Your task:
Transcribe the listing verbatim. Do not carry over any pictures.

The records:
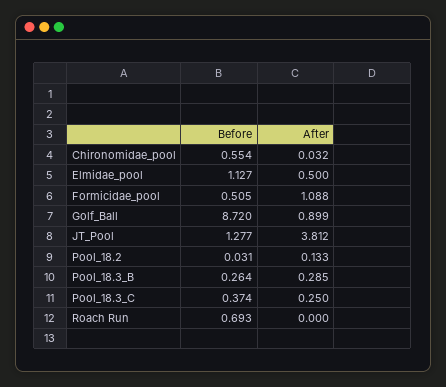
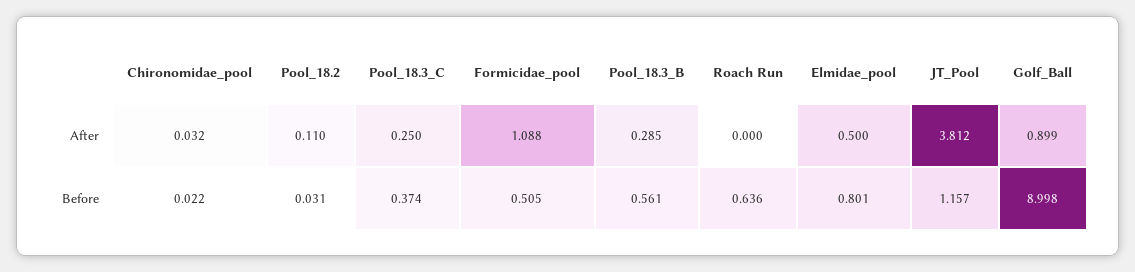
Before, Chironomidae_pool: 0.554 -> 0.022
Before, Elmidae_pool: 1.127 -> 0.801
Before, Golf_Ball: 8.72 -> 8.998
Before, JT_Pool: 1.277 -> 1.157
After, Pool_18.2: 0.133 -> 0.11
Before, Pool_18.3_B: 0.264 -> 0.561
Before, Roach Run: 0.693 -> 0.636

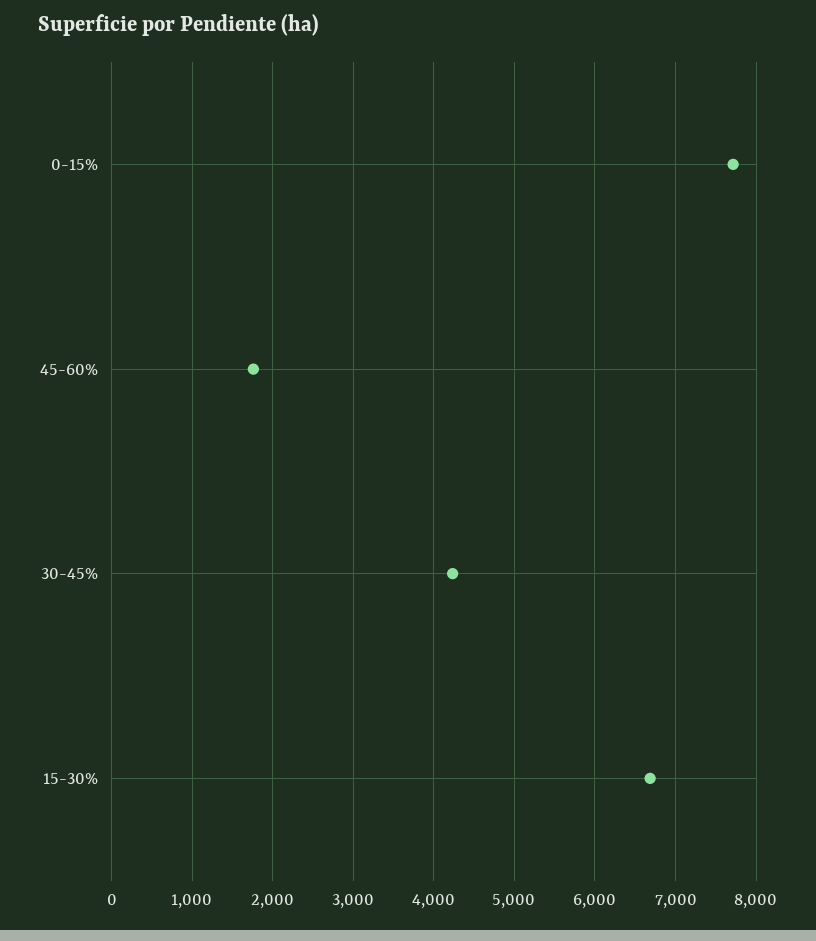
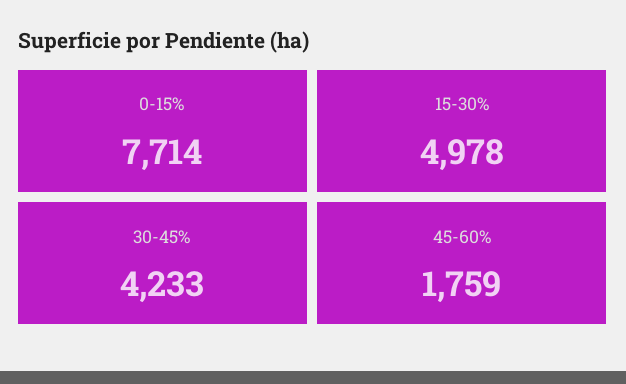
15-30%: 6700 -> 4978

Final answer:
Before, Chironomidae_pool: 0.554 -> 0.022
Before, Elmidae_pool: 1.127 -> 0.801
Before, Golf_Ball: 8.72 -> 8.998
Before, JT_Pool: 1.277 -> 1.157
After, Pool_18.2: 0.133 -> 0.11
Before, Pool_18.3_B: 0.264 -> 0.561
Before, Roach Run: 0.693 -> 0.636

15-30%: 6700 -> 4978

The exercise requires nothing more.